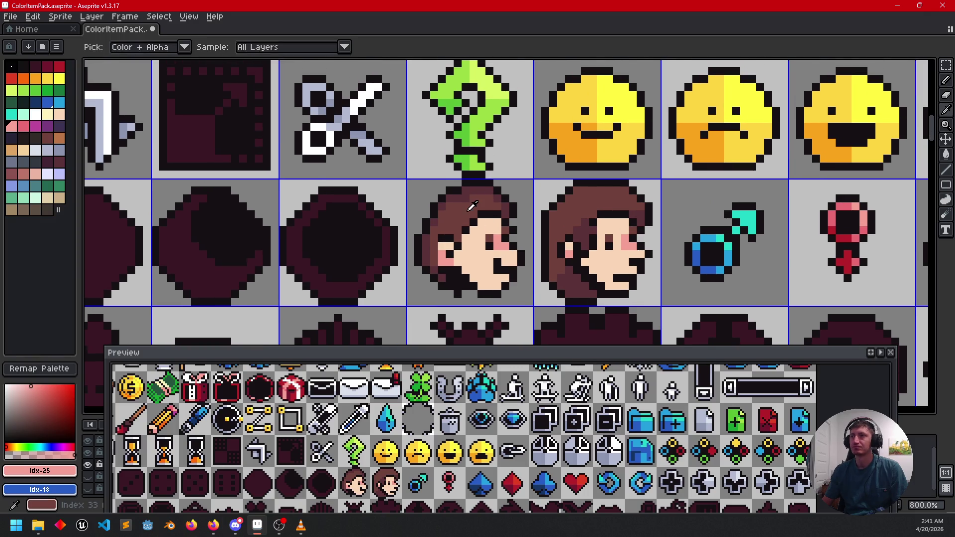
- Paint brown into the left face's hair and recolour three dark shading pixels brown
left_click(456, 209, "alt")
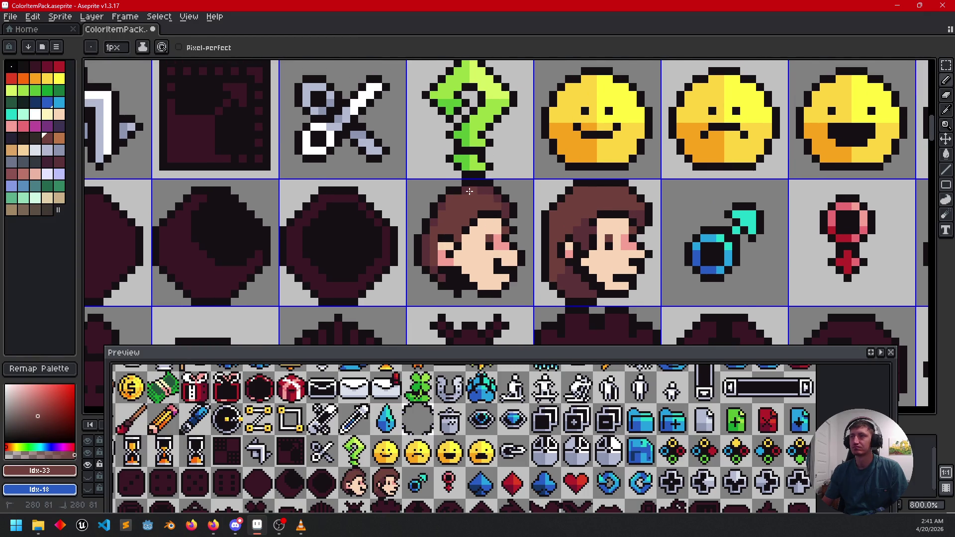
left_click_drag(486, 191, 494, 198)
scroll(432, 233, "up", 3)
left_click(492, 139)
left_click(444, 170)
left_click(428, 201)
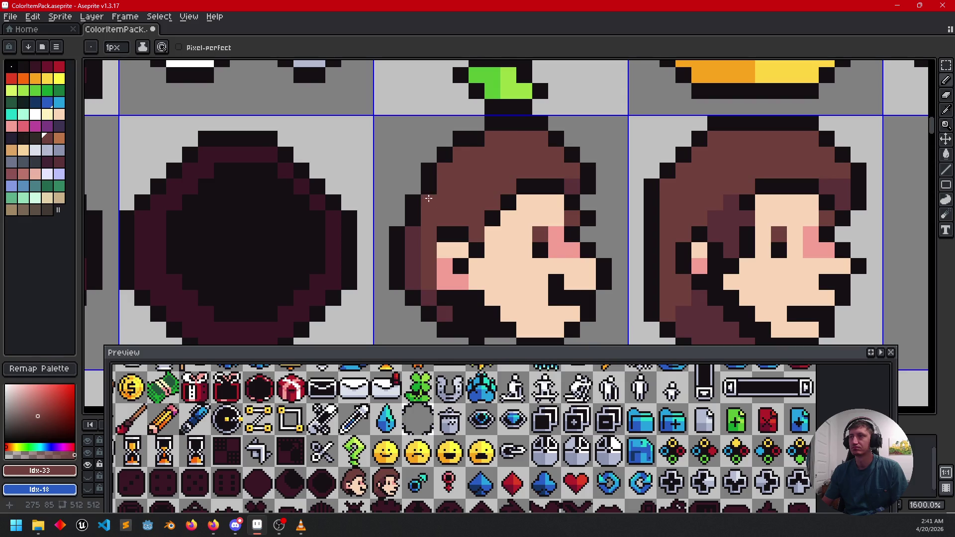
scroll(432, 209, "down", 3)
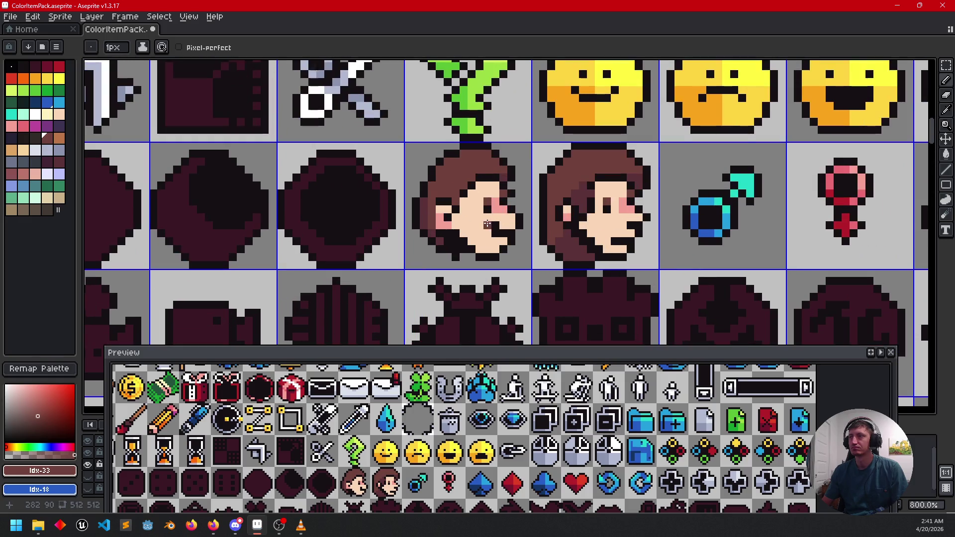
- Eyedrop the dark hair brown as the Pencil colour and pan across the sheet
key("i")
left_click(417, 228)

Task item =>
How many lines of the entries contain "hair"? Answer with a number alone.

Result =>
2